Airbus SAS, one of the world's largest plane manufacturers along with Boeing, said orders for its A380 superjumbo jet may be a third lower this year as higher fuel costs, and a economic slowdown around the globe, affect passenger demand and airline orders.
According to John Leahy, chief operating officer, Airbus, the company may receive about 20 orders for the 525-seat airliner in 2008. Airbus had forecast 30 orders as recently as February of this year.
Speaking at the Berlin Air Show, Leahy said production schedules should not be affected. So far, Airbus has delivered four A380s, all to Singapore Airlines.
The aircraft has a list price of about $327 million.

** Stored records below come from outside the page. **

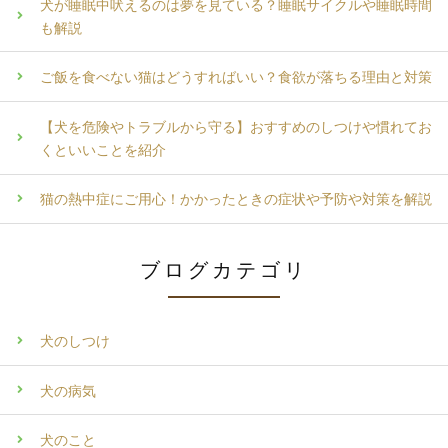
犬が睡眠中吠えるのは夢を見ている？睡眠サイクルや睡眠時間
も解説
ご飯を食べない猫はどうすればいい？食欲が落ちる理由と対策
【犬を危険やトラブルから守る】おすすめのしつけや慣れてお
くといいことを紹介
猫の熱中症にご用心！かかったときの症状や予防や対策を解説
ブログカテゴリ
犬のしつけ
犬の病気
犬のこと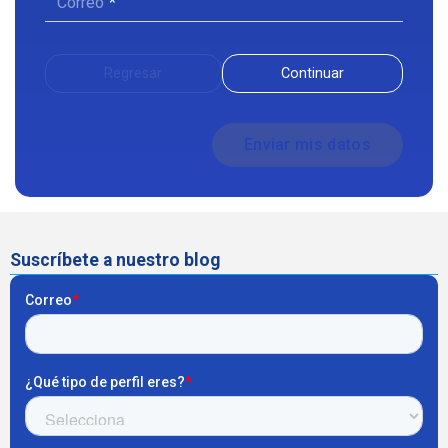
Correo
Regresar
Continuar
Suscríbete a nuestro blog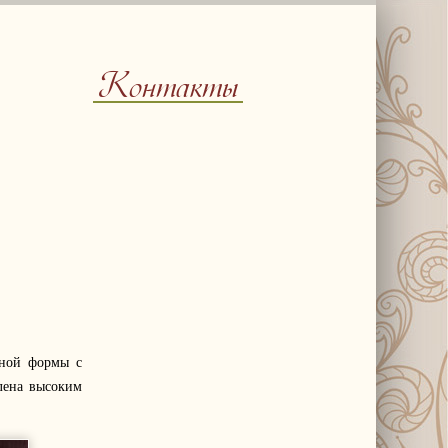
Контакты
дной формы с
лена высоким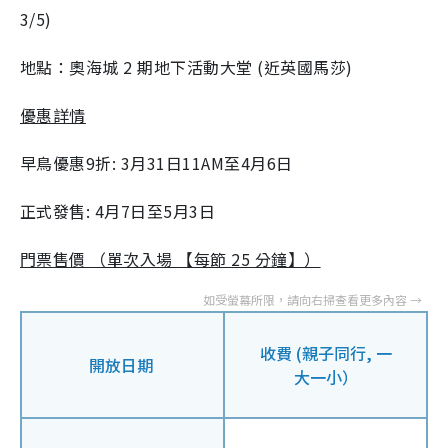
3/5)
地點：奧海城 2 期地下活動大堂 (近英國馬莎)
優惠詳情
早鳥優惠9折: 3月31日11AM至4月6日
正式發售: 4月7日至5月3日
門票售價 （單次入場 【每節 25 分鐘】）
收費 (親子同行, 一
開放日期
大一小）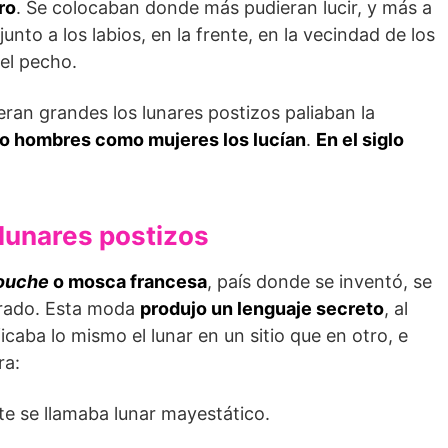
ro
. Se colocaban donde más pudieran lucir, y más a
to a los labios, en la frente, en la vecindad de los
 el pecho.
eran grandes los lunares postizos paliaban la
to hombres como mujeres los lucían
.
En el siglo
 lunares postizos
ouche
o mosca francesa
, país donde se inventó, se
orado. Esta moda
produjo un lenguaje secreto
, al
ficaba lo mismo el lunar en un sitio que en otro, e
ra:
te se llamaba lunar mayestático.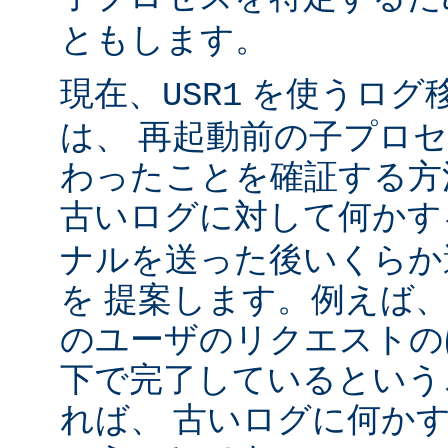
ともします。
現在、
を使うログ
USR1
は、 再起動前の子プロ
わったことを確証する方
古いログに対して何かす
ナルを送った後いくらか
を 提案します。例えば
のユーザのリクエストのほ
下で完了しているという
れば、 古いログに何かす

According to Leahy, airlines around the world were clamping down on orders faced with the prospect of losses for the year. He said losses for airlines may total $40 billion for 2008. In this regard he said that currently India was among the weakest airliner markets and carriers there were likely to cancel or delay plane contracts over the next 12 months.

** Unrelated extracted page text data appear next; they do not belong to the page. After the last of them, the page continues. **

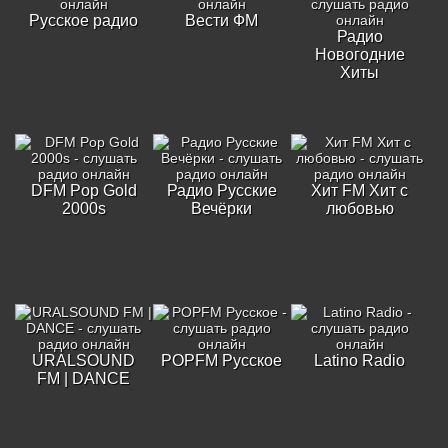
Русское радио
Вести ФМ
Радио
Новогодние
Хиты
DFM Pop Gold
Радио Русские
Хит FM Хит с
2000s
Вечёрки
любовью
URALSOUND
POPFM Русское
Latino Radio
FM | DANCE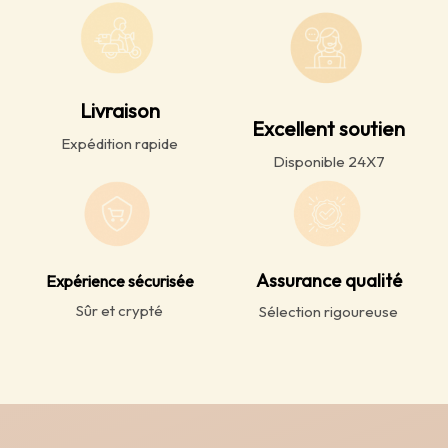
Livraison
Excellent soutien
Expédition rapide
Disponible 24X7
Assurance qualité
Expérience sécurisée
Sûr et crypté
Sélection rigoureuse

However, Leahy said, the A380 could fare well in a recessionary climate because of the economies of scale that the double-decker super jumbo offered.
Airbus has forecast 700 orders for 2008 - its lowest in four years. The bulk of the company's sales come from single-aisle planes in the A320 series. The order backlog at Airbus last year totaled a record 1,341 planes.
Airbus stock has slumped 32 per cent this year, cutting the company's market value to 12.1 billion euros ($19 billion).